▶ [Task statement]
What portfolio occupancy does the Keppel DC REIT note report for 3Q25?

Selected excerpt Start Marker

Keppel DC REIT – DPU growth despite the preferential offering
- 3Q25/9M25 DPU of 2.54/7.67 Singapore cents (+1.4%/+11.7% YoY) was in line with our expectations, forming 24/74% of our FY25e estimates. The YoY increase was driven by the acquisitions of KDC SGP 7 & 8 and Tokyo DC 1, stronger contributions from contract renewals and escalations, and lower finance costs. The 180.6mn new units from the preferential offering, listed on 22 Oct 2025 and entitled to distributable income from 1 Jul 2025, impacted DPU. Had the preferential offering not taken place, 3Q25/9M25 adjusted DPU would have been 2.74/7.87 cents.
- Portfolio occupancy remained stable at 95.8% QoQ. With no major lease renewals in 3Q25, rental reversions eased to 10% (vs. 51% in 1H25), still healthy. The 2.8% DPU accretive acquisition of Tokyo DC 3 is on track for completion by end-2025.
- We maintain NEUTRAL with a higher DDM-derived TP of S$2.40 (prev. S$2.33). We cut our FY25e DPU by 2% to reflect the impact of the preferential offering, but raised our FY26e DPU by 4% to reflect the expected full-year contribution from Tokyo DC 3 and lower interest rates. The potential recovery of >S$45mn in overdue rent from Bluesea remains a key catalyst, though still unresolved. We expect high single-digit rental reversions in 4Q25 for the 1.7% of leases expiring, with no major renewals in Singapore. The stock trades at an FY25e DPU yield of 4.3%.

Keppel DC REIT – Yet another quarter of exceptional rental reversion
- 1H25 DPU of 5.133 Singapore cents (+12.8% YoY) was in line with our expectations, forming 51% of our FY25e estimates. The YoY increase was driven by the acquisitions of KDC SGP 7 & 8 and Tokyo DC 1, stronger contributions from contract renewals and escalations, and lower finance costs due to reduced interest rates and loan repayments.

Selected excerpt End Marker
Entries provided Start Marker

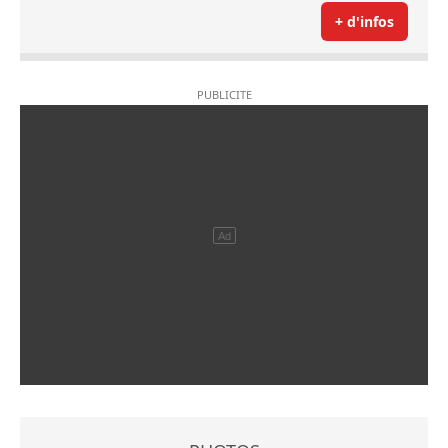
+ d'infos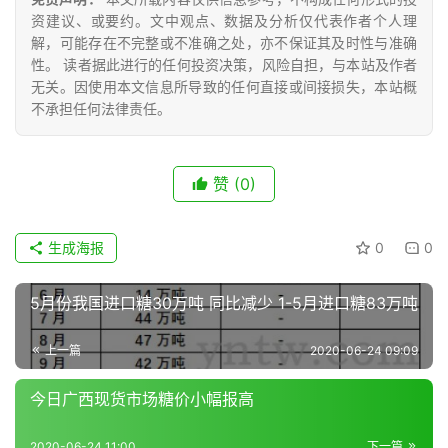
众
资建议、或要约。文中观点、数据及分析仅代表作者个人理
号
解，可能存在不完整或不准确之处，亦不保证其及时性与准确
性。 读者据此进行的任何投资决策，风险自担，与本站及作者
无关。因使用本文信息所导致的任何直接或间接损失，本站概
现
不承担任何法律责任。
货
报
价
赞
(0)
生成海报
0
0
专
题
5月份我国进口糖30万吨 同比减少 1-5月进口糖83万吨
上一篇
2020-06-24 09:09
地
区
今日广西现货市场糖价小幅报高
频
道
2020-06-24 11:00
下一篇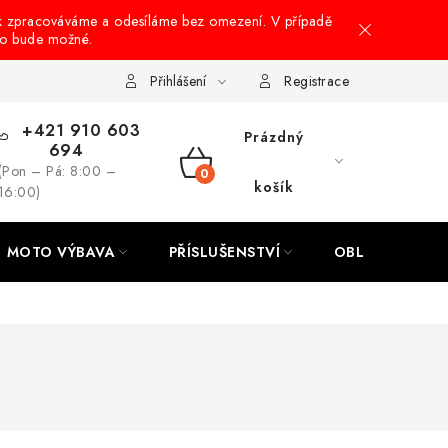
k zpracováváme a odesíláme bez omezení. V případě
to bude možné.
hrany osobních údajů
Návody na montáž
Přihlášení
Registrace
+421 910 603
Prázdný
694
(Pon – Pá: 8:00 –
NÁKUPNÍ
košík
16:00)
KOŠÍK
MOTO VÝBAVA
PŘÍSLUŠENSTVÍ
OBLEČENÍ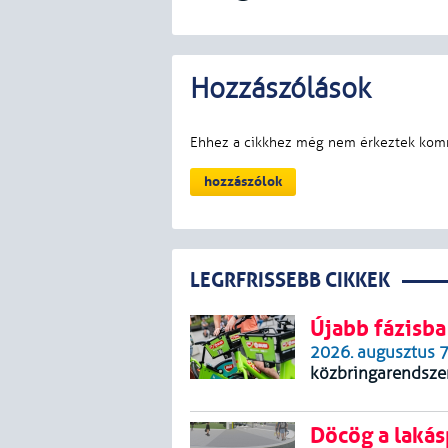
LEGRFRISSEBB CIKKEK
Újabb fázisba
2026. augusztus 7
közbringarendszer.
Döcög a lakás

Entries provided End Marker

▶ [Response to the task]
Portfolio occupancy remained stable at 95.8% quarter on quarter.